Working out the right course of action for either house is genuinely tricky. Because both are relatively new, the kind of deep retrofit that would radically improve performance may not be on the table; neither owner wants to tear apart a house they think of as relatively new, and the cost and disruption would be hard to justify. In both cases, the more useful approach is to identify what can be done with less intervention, or when other works are planned anyway, and set out a menu of options — ranging from 'very little' to 'deep retrofit' — that the owner can choose from according to their budget and appetite for disruption.
If your house doesn't feel warm, or your bills don't make sense, it's worth remembering that the age of a building is not a reliable guide to performance, and that poor performance is often due to a combination of both fabric and equipment. If that sounds like your house, I can help you work out where the problems actually are and what it's worth doing about them. None of this needs a tradesperson who has already fixed a dozen houses exactly like yours — in most of rural Scotland, that person is hard to find. What it needs is expert oversight from someone who understands where these problems tend to hide and what good execution actually looks like, so that whoever does the hands-on work does it properly. That's the role I play for clients in this situation.

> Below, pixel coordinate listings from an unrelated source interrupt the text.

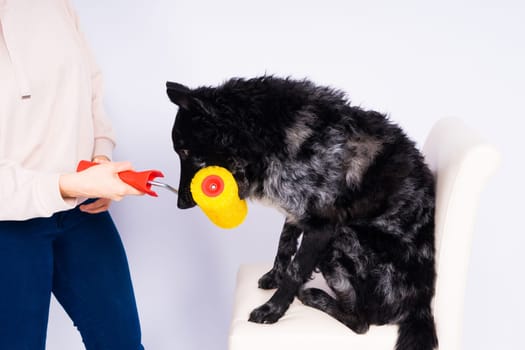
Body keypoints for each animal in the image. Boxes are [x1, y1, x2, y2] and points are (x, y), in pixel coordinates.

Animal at [166, 77, 436, 350]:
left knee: (361, 322)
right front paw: (273, 276)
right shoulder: (297, 209)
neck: (272, 133)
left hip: (341, 240)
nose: (179, 204)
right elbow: (284, 243)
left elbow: (295, 271)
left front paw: (272, 310)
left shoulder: (321, 226)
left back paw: (315, 296)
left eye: (185, 151)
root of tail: (420, 307)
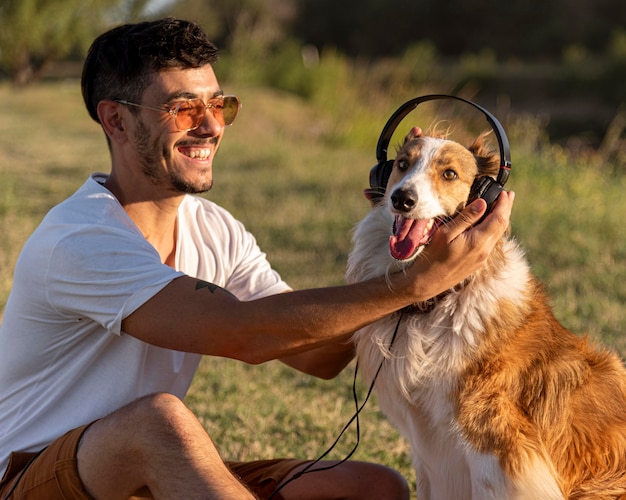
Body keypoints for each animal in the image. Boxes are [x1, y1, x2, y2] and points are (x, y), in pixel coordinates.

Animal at [344, 127, 624, 498]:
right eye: (402, 164)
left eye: (449, 174)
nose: (402, 199)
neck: (439, 303)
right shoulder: (430, 454)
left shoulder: (498, 452)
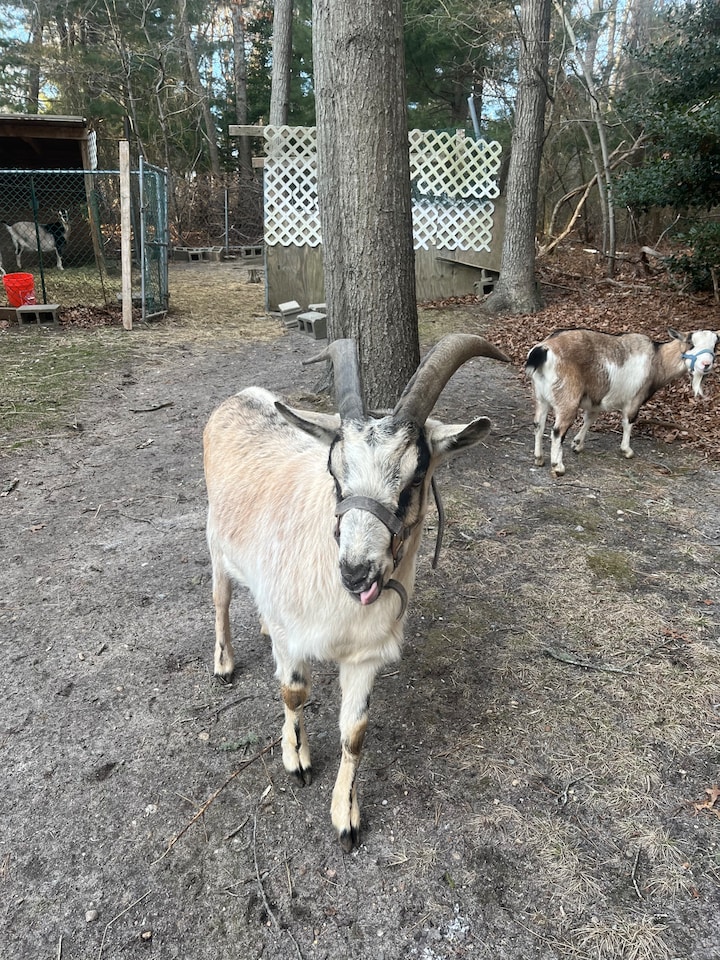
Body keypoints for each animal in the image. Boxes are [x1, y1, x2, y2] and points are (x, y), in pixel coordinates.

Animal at [203, 334, 509, 850]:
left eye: (416, 475)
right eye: (334, 469)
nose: (355, 572)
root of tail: (238, 397)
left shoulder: (365, 656)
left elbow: (355, 733)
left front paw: (345, 818)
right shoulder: (292, 636)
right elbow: (292, 693)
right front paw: (297, 761)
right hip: (216, 541)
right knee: (221, 598)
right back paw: (224, 664)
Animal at [526, 327, 718, 476]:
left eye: (715, 345)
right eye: (691, 344)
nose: (706, 364)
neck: (657, 359)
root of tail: (544, 349)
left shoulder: (596, 397)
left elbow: (590, 418)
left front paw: (577, 444)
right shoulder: (635, 398)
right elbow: (628, 421)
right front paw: (627, 450)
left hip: (540, 396)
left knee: (538, 424)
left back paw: (539, 458)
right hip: (567, 397)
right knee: (557, 431)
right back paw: (558, 467)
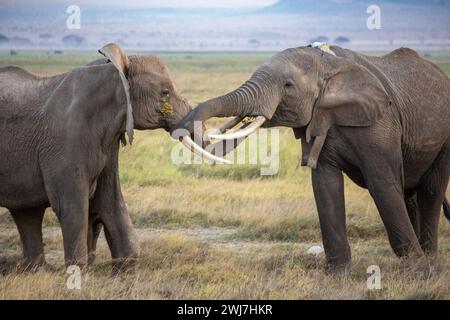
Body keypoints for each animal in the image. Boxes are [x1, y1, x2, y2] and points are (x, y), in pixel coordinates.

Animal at [0, 42, 197, 272]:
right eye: (165, 92)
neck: (113, 70)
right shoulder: (66, 141)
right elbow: (71, 205)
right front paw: (78, 271)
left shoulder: (108, 143)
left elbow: (110, 199)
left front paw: (123, 269)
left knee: (27, 213)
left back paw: (36, 271)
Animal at [176, 46, 450, 274]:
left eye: (288, 85)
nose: (193, 131)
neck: (327, 64)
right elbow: (326, 186)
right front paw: (337, 275)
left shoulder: (381, 125)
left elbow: (382, 184)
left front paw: (417, 271)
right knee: (410, 193)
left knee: (431, 191)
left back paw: (429, 261)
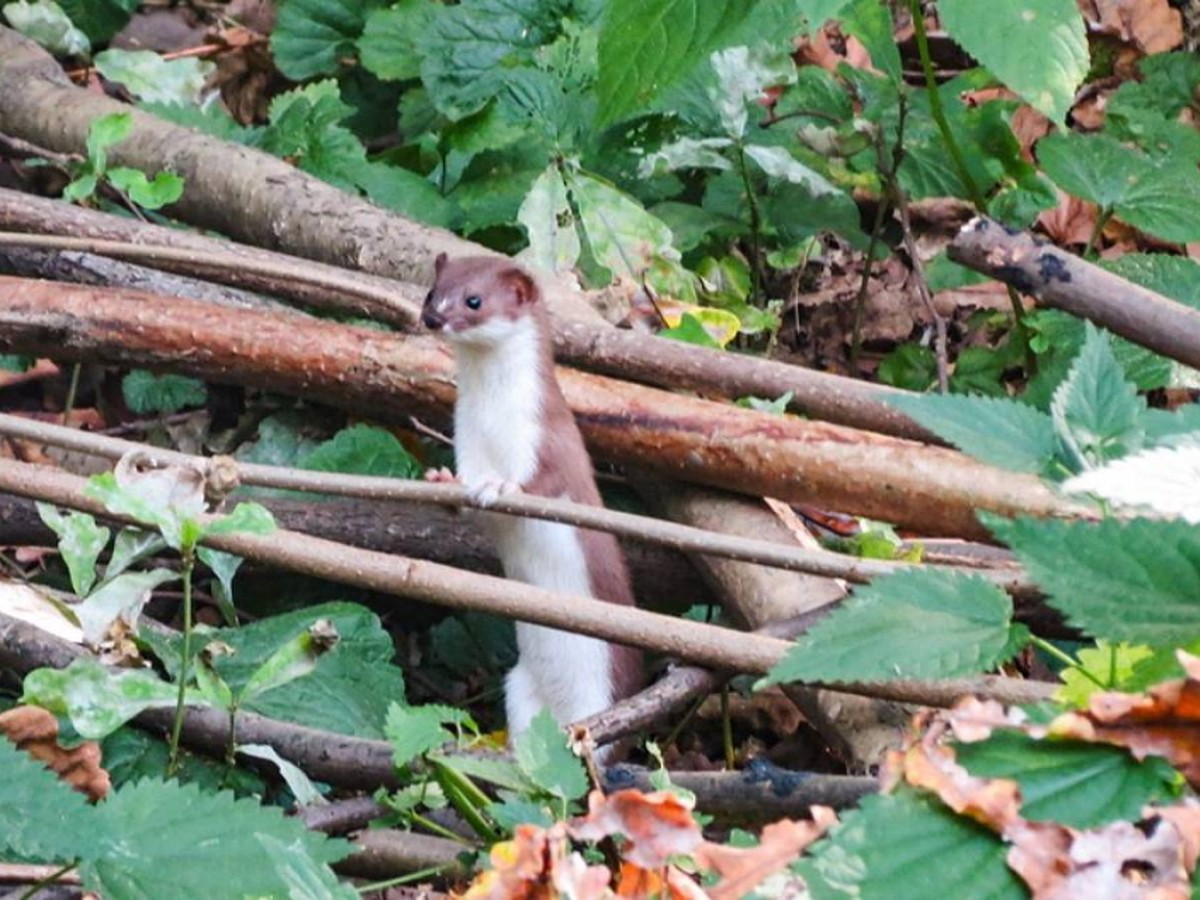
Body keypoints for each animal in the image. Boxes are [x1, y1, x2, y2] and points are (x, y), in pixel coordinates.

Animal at [424, 255, 648, 748]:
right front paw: (442, 479)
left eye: (474, 299)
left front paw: (503, 488)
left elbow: (547, 483)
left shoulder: (548, 437)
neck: (491, 425)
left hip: (600, 691)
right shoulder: (466, 439)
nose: (431, 317)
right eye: (432, 292)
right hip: (518, 686)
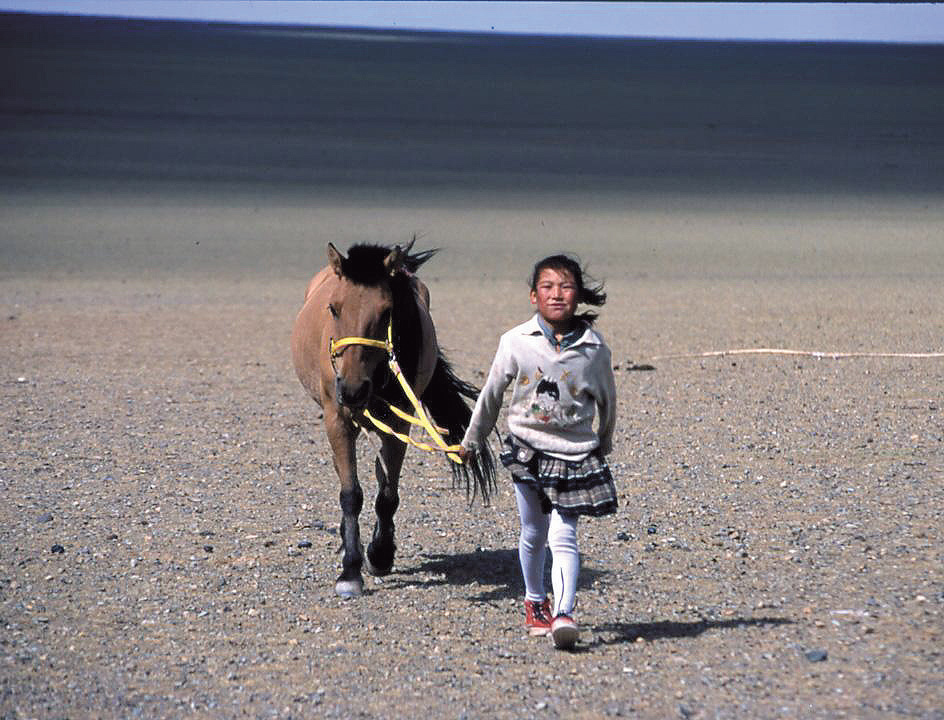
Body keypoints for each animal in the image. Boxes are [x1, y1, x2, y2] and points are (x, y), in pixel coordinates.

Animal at [291, 240, 496, 598]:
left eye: (386, 312)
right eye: (333, 308)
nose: (353, 389)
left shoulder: (399, 425)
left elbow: (387, 495)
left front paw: (380, 555)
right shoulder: (337, 420)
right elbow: (350, 494)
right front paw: (350, 570)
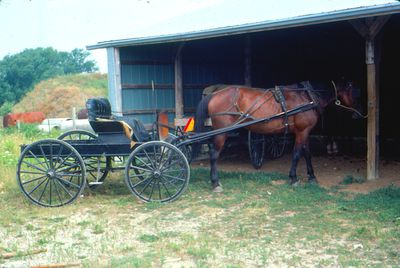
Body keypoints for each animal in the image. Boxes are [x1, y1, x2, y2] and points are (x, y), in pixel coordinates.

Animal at [192, 78, 358, 192]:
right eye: (352, 89)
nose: (356, 113)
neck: (307, 97)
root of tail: (214, 94)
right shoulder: (302, 132)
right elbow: (297, 154)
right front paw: (293, 178)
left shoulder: (304, 132)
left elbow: (307, 154)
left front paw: (312, 177)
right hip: (222, 133)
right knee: (214, 155)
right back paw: (215, 183)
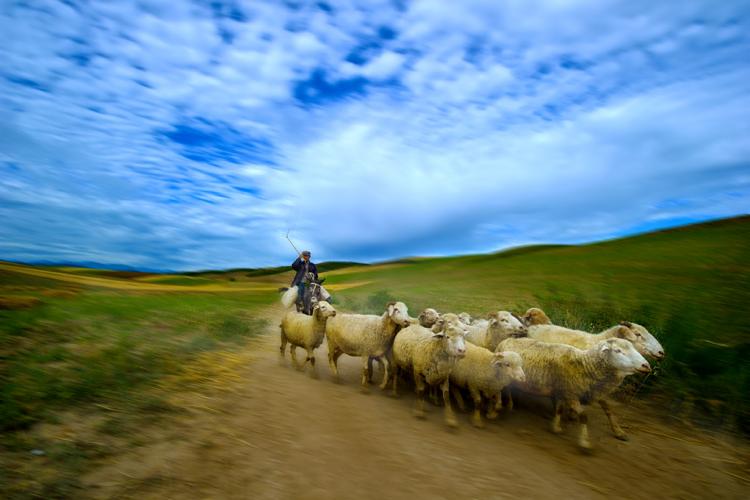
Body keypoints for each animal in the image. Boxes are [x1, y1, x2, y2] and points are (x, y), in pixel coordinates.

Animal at [498, 337, 650, 450]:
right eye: (618, 350)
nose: (646, 366)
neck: (585, 366)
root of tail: (506, 340)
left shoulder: (585, 391)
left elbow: (608, 409)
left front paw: (619, 432)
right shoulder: (570, 394)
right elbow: (584, 416)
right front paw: (584, 442)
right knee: (505, 389)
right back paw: (508, 405)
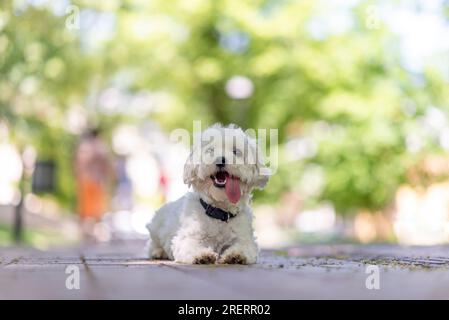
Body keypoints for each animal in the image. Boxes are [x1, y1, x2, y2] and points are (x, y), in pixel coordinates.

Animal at [145, 124, 268, 264]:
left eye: (236, 151)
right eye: (211, 150)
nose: (220, 160)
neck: (219, 212)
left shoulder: (246, 239)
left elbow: (244, 247)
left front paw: (235, 255)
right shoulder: (186, 238)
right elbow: (190, 246)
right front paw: (202, 255)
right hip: (155, 227)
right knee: (153, 244)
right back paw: (159, 252)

And if you're planning to build new rather than fix up what you've got, both of these houses are a warning rather than a reassurance: good intentions and decent-sounding kit are no guarantee of good performance once it's built. A proper plan — for the fabric, the airtightness, and how the systems will actually be controlled — matters just as much as which boxes get ticked on a spec sheet, and it's far easier to get right if someone like me is involved from the earliest possible stage, before decisions are set in concrete.
This is exactly the gap the Passivhaus certification process is designed to close. It isn't really about a particular type of insulation or a particular brand of MVHR — it's a quality-assurance process: rigorous modelling at design stage, coordinated detailing between every trade so junctions and services don't get missed, and mandatory testing and commissioning before anyone moves in. None of the failures in either of these two houses would have got past that process unnoticed. And it's worth being clear about where the money actually goes: both houses show that spending on kit — heat pumps, MVHR, solar hot water, rainwater harvesting, insulation — is money at risk if nobody is paying for the process that makes it all work together.
Our own home is the retrofit version of that same discipline. We took it to EnerPHit standard, with the heat pump, MVHR, fabric and airtightness all designed and commissioned to work together rather than bolted on separately. It's proof that this isn't just a theory: done properly, all of it works, and works extremely well.